■ SET TASK 1: Rewrite the Stevie Wonder post starting at "Celebrating Stevie: List" and ending at "I could find.", switching "beads" to "ribbons".
■ SET TASK 2: According to the Stevie Wonder post, how many years has his career lasted?

■ TEXT BLOCK:
================
Monday, May 20, 2013

Celebrating Stevie: List One: 15 Wonderful Love Songs

by Odienator

Stevie Wonder and I have a few things in common. We’re both May babies (Stevie on May 13th, May 11th for me). We’re both dealing with levels of blindness (half for me, total for him). We’re both Black. And we’ve both done things with our hair we probably regret. 

I'm just jealous that I couldn't get those beads on my damn braids.

The similarities end there, but I bring them up because I’m such a fan of Stevland Hardaway Morris that I’d treasure any coincidental detail I could find.

As Eddie Murphy said in Delirious, Stevie Wonder is a musical genius. That point needs no belaboring; his music speaks for itself. Blind since birth and brilliant ever since, Stevie plays a mean set of drums, blows an even meaner harmonica and is a virtuoso on the instrument he’s most often seen behind, the piano. With a career spanning 51 years, Wonder has written and sung songs you, your mama, and your mama’s mama can all enjoy. In today’s world of autotuning and video performance over skill, Wonder joins Prince, Springsteen and a few others in the ever-dwindling group of musicians who write, play instruments and perform their own work live in concerts. No lip-synching for Mr. Wonder, because he doesn’t need to dance like Beyonce to entertain us. (Though I’d pay big bucks to see Stevie dancing his ass off with 15 backup dancers.)
================
Dataset excerpts:

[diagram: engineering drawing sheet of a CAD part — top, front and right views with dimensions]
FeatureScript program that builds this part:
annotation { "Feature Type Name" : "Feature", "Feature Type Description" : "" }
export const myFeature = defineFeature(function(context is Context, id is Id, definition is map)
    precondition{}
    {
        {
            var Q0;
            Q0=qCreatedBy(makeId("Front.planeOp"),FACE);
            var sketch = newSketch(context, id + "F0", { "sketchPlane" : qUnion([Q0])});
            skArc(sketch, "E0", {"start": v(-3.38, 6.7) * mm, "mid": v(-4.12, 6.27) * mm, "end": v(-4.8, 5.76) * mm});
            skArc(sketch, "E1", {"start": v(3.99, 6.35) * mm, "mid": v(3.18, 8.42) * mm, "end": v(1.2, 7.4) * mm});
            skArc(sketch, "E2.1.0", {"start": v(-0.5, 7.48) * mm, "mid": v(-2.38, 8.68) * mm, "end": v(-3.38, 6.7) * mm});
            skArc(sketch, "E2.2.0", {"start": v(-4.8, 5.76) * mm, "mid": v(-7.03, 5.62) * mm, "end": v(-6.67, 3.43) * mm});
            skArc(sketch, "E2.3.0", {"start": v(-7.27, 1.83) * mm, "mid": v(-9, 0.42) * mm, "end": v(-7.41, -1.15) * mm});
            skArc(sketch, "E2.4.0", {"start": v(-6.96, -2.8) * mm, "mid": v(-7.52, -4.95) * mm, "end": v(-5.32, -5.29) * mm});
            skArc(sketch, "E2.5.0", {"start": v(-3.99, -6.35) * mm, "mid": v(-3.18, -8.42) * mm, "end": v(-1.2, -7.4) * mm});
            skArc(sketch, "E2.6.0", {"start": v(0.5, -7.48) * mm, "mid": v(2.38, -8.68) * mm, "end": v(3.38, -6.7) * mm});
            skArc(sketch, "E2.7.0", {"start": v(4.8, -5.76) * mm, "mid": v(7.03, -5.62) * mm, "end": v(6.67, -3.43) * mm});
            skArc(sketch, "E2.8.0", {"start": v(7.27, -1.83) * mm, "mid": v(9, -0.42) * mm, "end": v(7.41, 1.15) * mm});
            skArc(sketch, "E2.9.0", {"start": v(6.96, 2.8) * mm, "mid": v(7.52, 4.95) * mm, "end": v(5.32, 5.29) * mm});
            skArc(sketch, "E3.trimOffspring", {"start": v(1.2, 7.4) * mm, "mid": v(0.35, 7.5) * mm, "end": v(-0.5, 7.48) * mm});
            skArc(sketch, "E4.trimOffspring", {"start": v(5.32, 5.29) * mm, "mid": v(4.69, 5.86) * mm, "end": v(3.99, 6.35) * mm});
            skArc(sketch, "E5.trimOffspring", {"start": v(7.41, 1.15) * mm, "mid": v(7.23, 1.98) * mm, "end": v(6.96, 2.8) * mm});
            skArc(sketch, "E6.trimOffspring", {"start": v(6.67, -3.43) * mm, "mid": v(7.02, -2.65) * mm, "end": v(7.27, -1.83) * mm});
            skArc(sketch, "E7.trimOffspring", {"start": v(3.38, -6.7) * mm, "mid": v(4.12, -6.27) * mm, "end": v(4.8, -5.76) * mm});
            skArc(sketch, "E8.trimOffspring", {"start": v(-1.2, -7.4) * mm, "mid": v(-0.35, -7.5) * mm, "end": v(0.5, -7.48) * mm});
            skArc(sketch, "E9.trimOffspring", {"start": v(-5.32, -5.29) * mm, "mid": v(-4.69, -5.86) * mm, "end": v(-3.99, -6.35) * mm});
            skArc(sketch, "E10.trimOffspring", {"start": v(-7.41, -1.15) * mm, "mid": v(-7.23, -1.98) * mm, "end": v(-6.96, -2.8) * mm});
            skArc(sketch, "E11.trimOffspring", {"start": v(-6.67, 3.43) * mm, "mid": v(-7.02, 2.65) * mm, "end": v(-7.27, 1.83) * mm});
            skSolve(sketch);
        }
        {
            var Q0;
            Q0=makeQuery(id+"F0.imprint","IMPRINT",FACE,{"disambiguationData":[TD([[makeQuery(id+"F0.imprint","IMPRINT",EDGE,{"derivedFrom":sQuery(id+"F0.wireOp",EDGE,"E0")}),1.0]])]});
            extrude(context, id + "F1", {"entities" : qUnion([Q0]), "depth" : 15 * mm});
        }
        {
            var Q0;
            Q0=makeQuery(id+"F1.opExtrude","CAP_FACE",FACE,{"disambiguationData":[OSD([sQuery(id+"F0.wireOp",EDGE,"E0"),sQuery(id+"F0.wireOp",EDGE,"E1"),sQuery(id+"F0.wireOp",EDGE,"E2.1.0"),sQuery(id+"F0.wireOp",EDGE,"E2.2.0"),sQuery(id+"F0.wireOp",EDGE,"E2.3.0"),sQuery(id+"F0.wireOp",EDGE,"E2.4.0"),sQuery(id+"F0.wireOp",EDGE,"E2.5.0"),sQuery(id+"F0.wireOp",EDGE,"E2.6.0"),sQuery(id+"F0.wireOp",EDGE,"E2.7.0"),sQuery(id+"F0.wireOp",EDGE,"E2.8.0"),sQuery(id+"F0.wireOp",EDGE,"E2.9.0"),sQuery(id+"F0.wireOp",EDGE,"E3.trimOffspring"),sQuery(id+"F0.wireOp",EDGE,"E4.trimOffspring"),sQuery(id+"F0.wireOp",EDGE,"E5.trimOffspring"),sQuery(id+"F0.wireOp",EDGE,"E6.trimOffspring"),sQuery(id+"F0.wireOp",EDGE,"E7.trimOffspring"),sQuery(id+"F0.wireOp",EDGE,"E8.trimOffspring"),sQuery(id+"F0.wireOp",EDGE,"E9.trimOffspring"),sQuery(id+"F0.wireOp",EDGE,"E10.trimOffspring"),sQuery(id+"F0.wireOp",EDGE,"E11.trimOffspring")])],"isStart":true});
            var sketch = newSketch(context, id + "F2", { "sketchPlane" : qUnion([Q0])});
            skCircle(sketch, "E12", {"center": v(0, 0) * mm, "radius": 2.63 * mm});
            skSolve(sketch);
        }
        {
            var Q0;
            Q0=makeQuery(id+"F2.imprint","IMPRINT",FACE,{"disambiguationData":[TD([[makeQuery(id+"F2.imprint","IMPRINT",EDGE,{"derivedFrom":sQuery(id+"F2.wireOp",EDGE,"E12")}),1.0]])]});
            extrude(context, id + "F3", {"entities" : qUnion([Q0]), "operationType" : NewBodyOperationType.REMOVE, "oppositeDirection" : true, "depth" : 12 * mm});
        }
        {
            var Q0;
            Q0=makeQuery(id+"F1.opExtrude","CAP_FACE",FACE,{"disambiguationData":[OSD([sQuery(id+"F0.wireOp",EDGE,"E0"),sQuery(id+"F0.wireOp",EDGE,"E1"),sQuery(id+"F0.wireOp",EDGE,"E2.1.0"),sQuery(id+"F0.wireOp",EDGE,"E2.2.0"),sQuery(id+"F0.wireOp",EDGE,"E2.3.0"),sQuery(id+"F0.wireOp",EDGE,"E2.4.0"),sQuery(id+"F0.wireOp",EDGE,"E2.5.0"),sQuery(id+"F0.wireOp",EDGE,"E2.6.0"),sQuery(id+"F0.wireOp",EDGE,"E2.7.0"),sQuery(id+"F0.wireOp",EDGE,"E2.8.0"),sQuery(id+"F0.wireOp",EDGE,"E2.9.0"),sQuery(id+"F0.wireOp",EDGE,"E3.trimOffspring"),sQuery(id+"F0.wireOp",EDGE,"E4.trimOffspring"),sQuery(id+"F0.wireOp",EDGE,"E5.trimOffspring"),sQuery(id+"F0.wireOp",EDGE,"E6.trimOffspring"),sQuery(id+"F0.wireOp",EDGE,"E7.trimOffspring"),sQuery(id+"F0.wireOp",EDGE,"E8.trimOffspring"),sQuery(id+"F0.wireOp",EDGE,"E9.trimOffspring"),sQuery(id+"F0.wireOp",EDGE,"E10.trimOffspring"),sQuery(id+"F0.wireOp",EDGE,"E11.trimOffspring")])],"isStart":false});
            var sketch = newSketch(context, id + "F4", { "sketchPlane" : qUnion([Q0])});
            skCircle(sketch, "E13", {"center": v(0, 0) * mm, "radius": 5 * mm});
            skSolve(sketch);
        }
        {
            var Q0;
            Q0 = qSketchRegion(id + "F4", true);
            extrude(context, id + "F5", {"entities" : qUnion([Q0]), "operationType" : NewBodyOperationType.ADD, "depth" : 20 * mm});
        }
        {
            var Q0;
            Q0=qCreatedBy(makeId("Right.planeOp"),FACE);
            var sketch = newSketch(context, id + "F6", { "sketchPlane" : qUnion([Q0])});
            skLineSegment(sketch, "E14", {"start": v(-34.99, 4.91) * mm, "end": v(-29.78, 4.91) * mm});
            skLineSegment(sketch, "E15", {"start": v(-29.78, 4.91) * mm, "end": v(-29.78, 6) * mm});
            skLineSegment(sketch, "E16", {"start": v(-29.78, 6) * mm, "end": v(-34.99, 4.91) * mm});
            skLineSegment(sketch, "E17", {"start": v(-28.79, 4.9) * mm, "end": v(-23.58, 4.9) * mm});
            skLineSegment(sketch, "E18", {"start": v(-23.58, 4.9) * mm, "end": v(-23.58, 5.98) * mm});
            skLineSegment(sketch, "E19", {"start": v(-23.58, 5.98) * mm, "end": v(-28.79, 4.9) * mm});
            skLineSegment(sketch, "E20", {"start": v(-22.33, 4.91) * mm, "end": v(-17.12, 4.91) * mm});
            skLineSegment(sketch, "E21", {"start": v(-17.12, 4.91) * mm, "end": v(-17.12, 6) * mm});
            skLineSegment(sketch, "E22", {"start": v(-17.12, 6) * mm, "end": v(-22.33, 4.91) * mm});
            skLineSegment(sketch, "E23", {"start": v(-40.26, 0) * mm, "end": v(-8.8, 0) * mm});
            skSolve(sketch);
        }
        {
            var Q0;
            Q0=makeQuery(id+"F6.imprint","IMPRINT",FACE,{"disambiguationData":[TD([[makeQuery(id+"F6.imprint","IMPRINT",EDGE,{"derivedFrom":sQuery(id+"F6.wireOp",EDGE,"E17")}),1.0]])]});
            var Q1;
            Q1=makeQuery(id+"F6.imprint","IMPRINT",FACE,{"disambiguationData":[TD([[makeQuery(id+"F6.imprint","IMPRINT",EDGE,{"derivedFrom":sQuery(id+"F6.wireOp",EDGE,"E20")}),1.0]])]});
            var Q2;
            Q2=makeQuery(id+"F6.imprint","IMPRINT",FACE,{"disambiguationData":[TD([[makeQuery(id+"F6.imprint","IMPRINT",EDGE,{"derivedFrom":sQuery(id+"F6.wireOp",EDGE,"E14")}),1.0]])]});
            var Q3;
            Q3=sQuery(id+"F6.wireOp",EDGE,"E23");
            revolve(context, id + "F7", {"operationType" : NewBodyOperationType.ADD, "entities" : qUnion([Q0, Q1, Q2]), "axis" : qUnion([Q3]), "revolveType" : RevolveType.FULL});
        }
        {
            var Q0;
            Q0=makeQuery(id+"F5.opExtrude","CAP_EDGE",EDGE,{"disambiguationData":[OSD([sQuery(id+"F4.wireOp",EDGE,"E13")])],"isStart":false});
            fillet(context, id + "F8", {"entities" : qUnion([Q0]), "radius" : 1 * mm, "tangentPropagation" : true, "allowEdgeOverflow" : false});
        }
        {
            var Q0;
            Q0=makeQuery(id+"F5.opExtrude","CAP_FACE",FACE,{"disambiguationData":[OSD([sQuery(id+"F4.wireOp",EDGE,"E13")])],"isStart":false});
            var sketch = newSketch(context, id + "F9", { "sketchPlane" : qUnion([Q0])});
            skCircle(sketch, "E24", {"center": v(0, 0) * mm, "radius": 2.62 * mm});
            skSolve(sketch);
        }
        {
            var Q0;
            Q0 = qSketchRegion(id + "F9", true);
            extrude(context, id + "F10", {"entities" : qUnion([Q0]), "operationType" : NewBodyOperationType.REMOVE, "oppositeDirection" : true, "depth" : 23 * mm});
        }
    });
================
■ COMPLETE ANSWER 1:
Celebrating Stevie: List One: 15 Wonderful Love Songs

by Odienator

Stevie Wonder and I have a few things in common. We’re both May babies (Stevie on May 13th, May 11th for me). We’re both dealing with levels of blindness (half for me, total for him). We’re both Black. And we’ve both done things with our hair we probably regret. 

I'm just jealous that I couldn't get those ribbons on my damn braids.

The similarities end there, but I bring them up because I’m such a fan of Stevland Hardaway Morris that I’d treasure any coincidental detail I could find.

■ COMPLETE ANSWER 2: 51 years